Os numismatas – colecionadores de moedas raras – estão sempre atrás de peças para integrarem suas coleções. Algumas notas aparentemente comuns, a depender de algumas características específicas, podem valer muito mais do que parecem. É o caso de um cédula de R$ 100 que pode ser vendida por aproximadamente R$ 4,5 mil.
Entenda o motivo de uma nota de R$ 100 ser vendida por R$ 4,5 mil
Os colecionadores de moedas - conhecidos como numismatas - pagam valor altíssimos por itens raros e bem conservados.
Cédula que vale R$ 4,5 mil
Trata-se de uma cédula rara, da primeira geração do real. A nota foi emitida no ano de 1994 e possui duas assinaturas importantes: a de Pedro Maian e de Rubens Ricupero. Maian foi presidente do Banco do Brasil à época, enquanto Ricupero era o Ministro da Fazenda. O lote de notas que possuía a assinatura dos dois é limitado. Esse é um critério usado para classificar o valor de uma cédula: sua raridade.
Tornando a nota ainda mais especial, está o fato de que ela possui um erro de impressão. A frase “Deus seja louvado”, presente nas notas do real, não aparece nessa cédula. Somando todos esses fatores com outros detalhes – tais as condições de conservação da nota, que são levadas em consideração – fazem com que esse item aparentemente ordinário tenha tanto valor.
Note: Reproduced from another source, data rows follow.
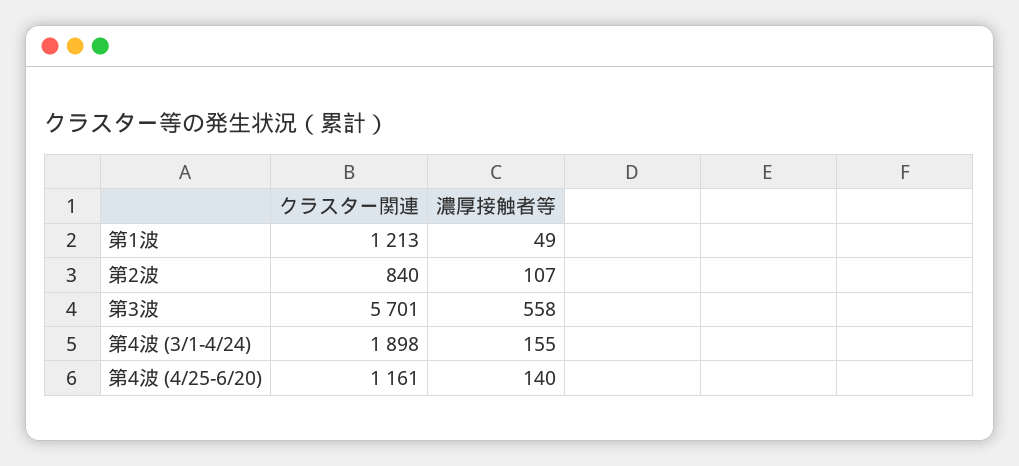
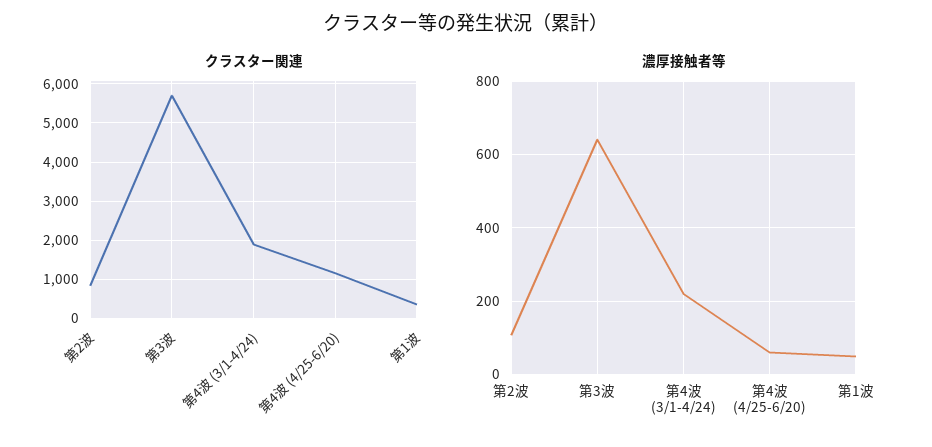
  {
    "クラスター関連": {
-     "第1波": 1213,
+     "第1波": 400,
      "第2波": 840,
      "第3波": 5701,
      "第4波 (3/1-4/24)": 1898,
      "第4波 (4/25-6/20)": 1161
    },
    "濃厚接触者等": {
      "第1波": 49,
      "第2波": 107,
-     "第3波": 558,
+     "第3波": 640,
-     "第4波 (3/1-4/24)": 155,
+     "第4波 (3/1-4/24)": 220,
-     "第4波 (4/25-6/20)": 140
+     "第4波 (4/25-6/20)": 60
    }
  }

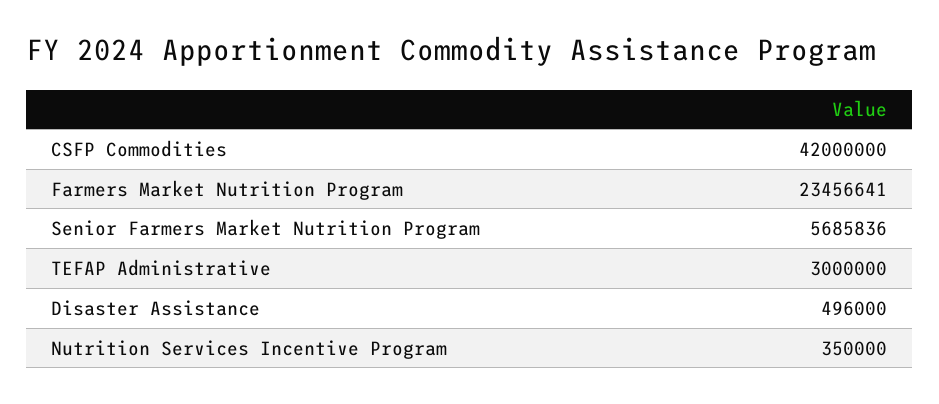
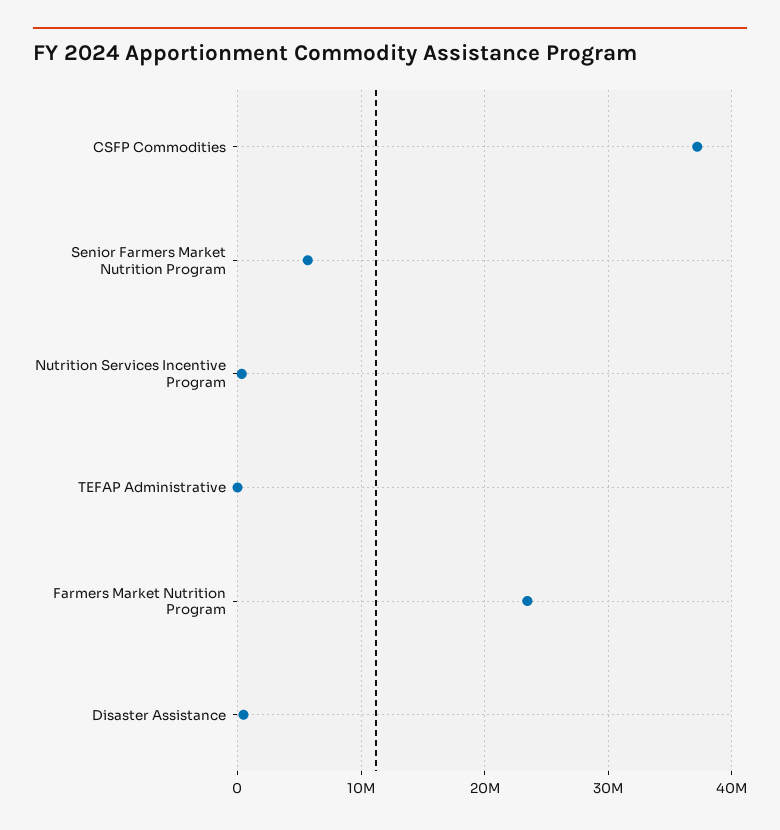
  {
-   "CSFP Commodities": 42000000,
+   "CSFP Commodities": 37000000,
    "Farmers Market Nutrition Program": 23456641,
    "Senior Farmers Market Nutrition Program": 5685836,
-   "TEFAP Administrative": 3000000,
+   "TEFAP Administrative": 0,
    "Disaster Assistance": 496000,
    "Nutrition Services Incentive Program": 350000
  }

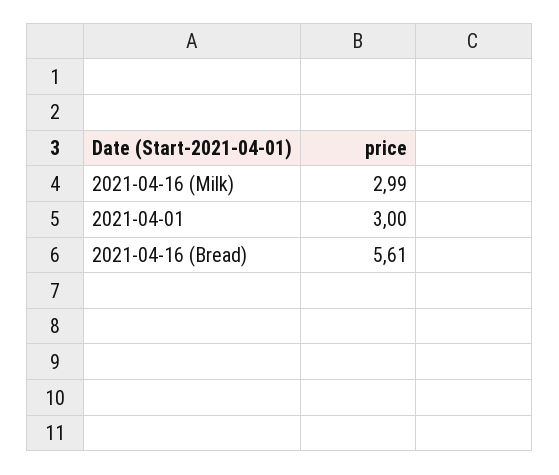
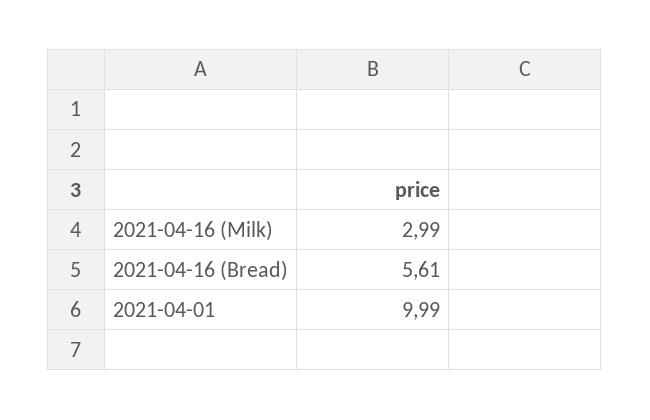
  {
    "2021-04-16 (Milk)": 2.99,
-   "2021-04-01": 3,
+   "2021-04-01": 9.99,
    "2021-04-16 (Bread)": 5.61
  }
Nota rara: vendendo e comprando
Algumas plataformas de vendas digitais, tais como OLX e Mercado Livre, são espaços nos quais se encontra com facilidade moedas raras para vender. É possível que qualquer pessoa com uma nota ou moeda rara faça a venda. Para saber o valor da moeda em questão, recomenda-se que a análise seja feita por uma casa de leilão especializada, que poderá apontar com precisão um valor para ela.
A Sociedade Numismática Brasileira (SNB) é uma entidade sem fins lucrativos que também divulga leilões e coloca vendedores e compradores em contato através de seu site oficial. A entidade realiza eventos por todo o Brasil para reunir os numismatas. Os mais aficionados ainda podem se cadastrar no site e tornar-se membros da SNB.